■ **Records shown**
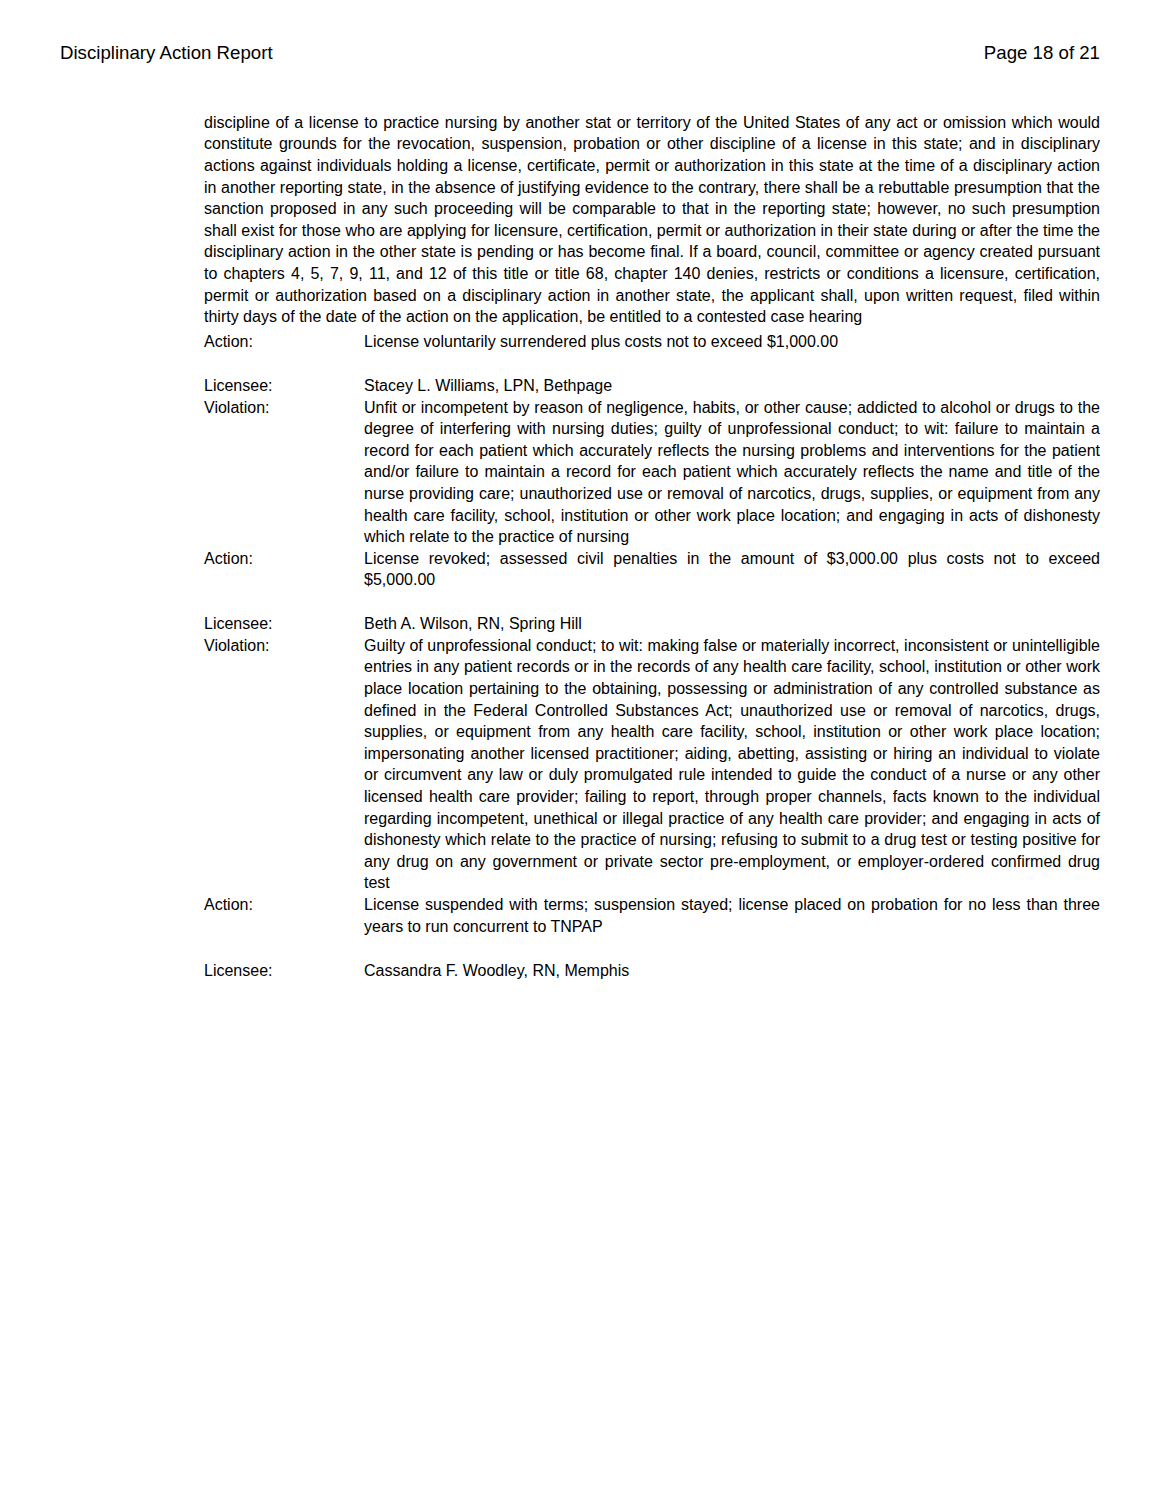Disciplinary Action Report Page 18 of 21
discipline of a license to practice nursing by another stat or territory of the United States of any act or omission which would constitute grounds for the revocation, suspension, probation or other discipline of a license in this state; and in disciplinary actions against individuals holding a license, certificate, permit or authorization in this state at the time of a disciplinary action in another reporting state, in the absence of justifying evidence to the contrary, there shall be a rebuttable presumption that the sanction proposed in any such proceeding will be comparable to that in the reporting state; however, no such presumption shall exist for those who are applying for licensure, certification, permit or authorization in their state during or after the time the disciplinary action in the other state is pending or has become final. If a board, council, committee or agency created pursuant to chapters 4, 5, 7, 9, 11, and 12 of this title or title 68, chapter 140 denies, restricts or conditions a licensure, certification, permit or authorization based on a disciplinary action in another state, the applicant shall, upon written request, filed within thirty days of the date of the action on the application, be entitled to a contested case hearing
Action:
License voluntarily surrendered plus costs not to exceed $1,000.00
Licensee:
Stacey L. Williams, LPN, Bethpage
Violation:
Unfit or incompetent by reason of negligence, habits, or other cause; addicted to alcohol or drugs to the degree of interfering with nursing duties; guilty of unprofessional conduct; to wit: failure to maintain a record for each patient which accurately reflects the nursing problems and interventions for the patient and/or failure to maintain a record for each patient which accurately reflects the name and title of the nurse providing care; unauthorized use or removal of narcotics, drugs, supplies, or equipment from any health care facility, school, institution or other work place location; and engaging in acts of dishonesty which relate to the practice of nursing
Action:
License revoked; assessed civil penalties in the amount of $3,000.00 plus costs not to exceed $5,000.00
Licensee:
Beth A. Wilson, RN, Spring Hill
Violation:
Guilty of unprofessional conduct; to wit: making false or materially incorrect, inconsistent or unintelligible entries in any patient records or in the records of any health care facility, school, institution or other work place location pertaining to the obtaining, possessing or administration of any controlled substance as defined in the Federal Controlled Substances Act; unauthorized use or removal of narcotics, drugs, supplies, or equipment from any health care facility, school, institution or other work place location; impersonating another licensed practitioner; aiding, abetting, assisting or hiring an individual to violate or circumvent any law or duly promulgated rule intended to guide the conduct of a nurse or any other licensed health care provider; failing to report, through proper channels, facts known to the individual regarding incompetent, unethical or illegal practice of any health care provider; and engaging in acts of dishonesty which relate to the practice of nursing; refusing to submit to a drug test or testing positive for any drug on any government or private sector pre-employment, or employer-ordered confirmed drug test
Action:
License suspended with terms; suspension stayed; license placed on probation for no less than three years to run concurrent to TNPAP
Licensee:
Cassandra F. Woodley, RN, Memphis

■ **What is needed**
Every entry above is to be printed again exactly, pictures omitted.

■ **Task solution**
Disciplinary Action Report Page 18 of 21
discipline of a license to practice nursing by another stat or territory of the United States of any act or omission which would constitute grounds for the revocation, suspension, probation or other discipline of a license in this state; and in disciplinary actions against individuals holding a license, certificate, permit or authorization in this state at the time of a disciplinary action in another reporting state, in the absence of justifying evidence to the contrary, there shall be a rebuttable presumption that the sanction proposed in any such proceeding will be comparable to that in the reporting state; however, no such presumption shall exist for those who are applying for licensure, certification, permit or authorization in their state during or after the time the disciplinary action in the other state is pending or has become final. If a board, council, committee or agency created pursuant to chapters 4, 5, 7, 9, 11, and 12 of this title or title 68, chapter 140 denies, restricts or conditions a licensure, certification, permit or authorization based on a disciplinary action in another state, the applicant shall, upon written request, filed within thirty days of the date of the action on the application, be entitled to a contested case hearing
Action:
License voluntarily surrendered plus costs not to exceed $1,000.00
Licensee:
Stacey L. Williams, LPN, Bethpage
Violation:
Unfit or incompetent by reason of negligence, habits, or other cause; addicted to alcohol or drugs to the degree of interfering with nursing duties; guilty of unprofessional conduct; to wit: failure to maintain a record for each patient which accurately reflects the nursing problems and interventions for the patient and/or failure to maintain a record for each patient which accurately reflects the name and title of the nurse providing care; unauthorized use or removal of narcotics, drugs, supplies, or equipment from any health care facility, school, institution or other work place location; and engaging in acts of dishonesty which relate to the practice of nursing
Action:
License revoked; assessed civil penalties in the amount of $3,000.00 plus costs not to exceed $5,000.00
Licensee:
Beth A. Wilson, RN, Spring Hill
Violation:
Guilty of unprofessional conduct; to wit: making false or materially incorrect, inconsistent or unintelligible entries in any patient records or in the records of any health care facility, school, institution or other work place location pertaining to the obtaining, possessing or administration of any controlled substance as defined in the Federal Controlled Substances Act; unauthorized use or removal of narcotics, drugs, supplies, or equipment from any health care facility, school, institution or other work place location; impersonating another licensed practitioner; aiding, abetting, assisting or hiring an individual to violate or circumvent any law or duly promulgated rule intended to guide the conduct of a nurse or any other licensed health care provider; failing to report, through proper channels, facts known to the individual regarding incompetent, unethical or illegal practice of any health care provider; and engaging in acts of dishonesty which relate to the practice of nursing; refusing to submit to a drug test or testing positive for any drug on any government or private sector pre-employment, or employer-ordered confirmed drug test
Action:
License suspended with terms; suspension stayed; license placed on probation for no less than three years to run concurrent to TNPAP
Licensee:
Cassandra F. Woodley, RN, Memphis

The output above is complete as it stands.